First, happy Mother’s Day to all of the moms out there. This is my third Mother’s Day and it has been wonderful so far. I look forward to so many more.
Second, I’d like to share a short personal story. This is my first Mother’s Day spent away from my mom and grandmother. Though I feel very loved by my own boys, it’s tough not being able to hug the two most important women in my life.
This morning was our second time visiting a new church. We are already feeling very welcomed there and enjoy it very much. We sat toward the middle of the sanctuary this week instead of at the rear like last week. When the pastor asked all the mothers to stand to be recognized, some nearby women took notice of the sweetly sleeping baby that I held and they gushed over him. As we sang during the offering, an old woman appearing in her late 80s crossed the church, came over to us, and gave Jesse and I a warm hug.
I didn’t think I’d remember the smell of my great-grandmother’s perfume. She passed away almost four years ago. I miss her so very much. I think about her daily and wish that she could have lived to see her great-great-grandchildren. Jeremy was the first of his generation in my extended family and Mimi passed just three days before he was born. Jeremy has her baby blue eyes.

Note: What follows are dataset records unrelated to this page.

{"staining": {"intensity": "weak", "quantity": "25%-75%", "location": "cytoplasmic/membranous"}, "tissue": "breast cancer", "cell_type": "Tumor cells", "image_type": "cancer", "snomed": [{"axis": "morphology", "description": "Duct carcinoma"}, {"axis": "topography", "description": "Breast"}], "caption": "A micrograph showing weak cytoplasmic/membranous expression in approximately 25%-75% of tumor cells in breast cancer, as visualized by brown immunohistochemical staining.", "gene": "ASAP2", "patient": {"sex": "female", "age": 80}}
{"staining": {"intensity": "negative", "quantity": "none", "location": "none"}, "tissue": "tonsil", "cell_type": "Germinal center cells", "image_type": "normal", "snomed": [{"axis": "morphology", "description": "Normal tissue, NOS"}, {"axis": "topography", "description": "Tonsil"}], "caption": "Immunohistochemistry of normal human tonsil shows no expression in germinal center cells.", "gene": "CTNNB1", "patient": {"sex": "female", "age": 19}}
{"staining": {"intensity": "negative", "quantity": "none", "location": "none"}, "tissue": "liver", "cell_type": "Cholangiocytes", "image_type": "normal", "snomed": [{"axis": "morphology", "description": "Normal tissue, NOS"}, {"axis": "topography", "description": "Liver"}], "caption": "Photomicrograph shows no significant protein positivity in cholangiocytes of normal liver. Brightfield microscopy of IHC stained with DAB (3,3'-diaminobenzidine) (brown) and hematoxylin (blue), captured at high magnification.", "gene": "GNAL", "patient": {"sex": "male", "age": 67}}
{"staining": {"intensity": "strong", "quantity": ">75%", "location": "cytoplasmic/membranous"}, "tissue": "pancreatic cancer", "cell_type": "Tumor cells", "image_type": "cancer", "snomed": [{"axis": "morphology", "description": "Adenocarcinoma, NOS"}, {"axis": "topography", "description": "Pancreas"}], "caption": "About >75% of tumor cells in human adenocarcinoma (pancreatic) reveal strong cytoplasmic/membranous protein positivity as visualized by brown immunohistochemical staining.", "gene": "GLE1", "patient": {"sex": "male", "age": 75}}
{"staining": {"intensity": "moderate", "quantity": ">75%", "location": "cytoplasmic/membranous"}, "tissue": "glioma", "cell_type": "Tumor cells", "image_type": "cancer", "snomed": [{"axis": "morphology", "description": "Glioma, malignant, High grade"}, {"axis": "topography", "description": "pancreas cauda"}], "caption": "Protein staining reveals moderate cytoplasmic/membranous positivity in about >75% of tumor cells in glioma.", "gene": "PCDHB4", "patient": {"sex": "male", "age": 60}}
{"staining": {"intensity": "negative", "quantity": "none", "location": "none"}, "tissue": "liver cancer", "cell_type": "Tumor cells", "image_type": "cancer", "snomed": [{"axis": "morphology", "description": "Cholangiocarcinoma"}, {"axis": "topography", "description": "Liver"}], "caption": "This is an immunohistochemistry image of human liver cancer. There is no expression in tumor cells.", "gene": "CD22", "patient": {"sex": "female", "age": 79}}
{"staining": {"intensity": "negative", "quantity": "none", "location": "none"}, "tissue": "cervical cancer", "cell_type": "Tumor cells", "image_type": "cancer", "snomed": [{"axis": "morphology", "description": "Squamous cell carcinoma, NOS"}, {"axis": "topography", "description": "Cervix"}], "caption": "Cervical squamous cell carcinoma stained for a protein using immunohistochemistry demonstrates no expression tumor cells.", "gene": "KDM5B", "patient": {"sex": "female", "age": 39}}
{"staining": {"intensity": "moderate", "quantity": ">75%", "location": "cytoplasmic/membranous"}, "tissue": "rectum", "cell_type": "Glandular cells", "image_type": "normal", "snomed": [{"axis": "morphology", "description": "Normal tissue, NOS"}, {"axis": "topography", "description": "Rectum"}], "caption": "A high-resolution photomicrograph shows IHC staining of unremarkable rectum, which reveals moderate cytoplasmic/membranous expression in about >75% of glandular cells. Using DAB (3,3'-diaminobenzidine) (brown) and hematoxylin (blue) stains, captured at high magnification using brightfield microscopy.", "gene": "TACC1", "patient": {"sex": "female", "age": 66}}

The lovely stranger who hugged us smelling just like my Mimi brought wonderful memories to the surface and happy tears to my eyes. It was more than the perfume. She dressed very much the way Mimi did on church days, had the same curly white cottonball hairdo, and the thin elderly soft skin of her hand on my cheek was just the same. I don’t know whether that sweet lady realizes just how much that quick hug meant to me today, but I hope with all my heart that she has some family to show her love today like I wish I could to my mom, Nana, and Mimi.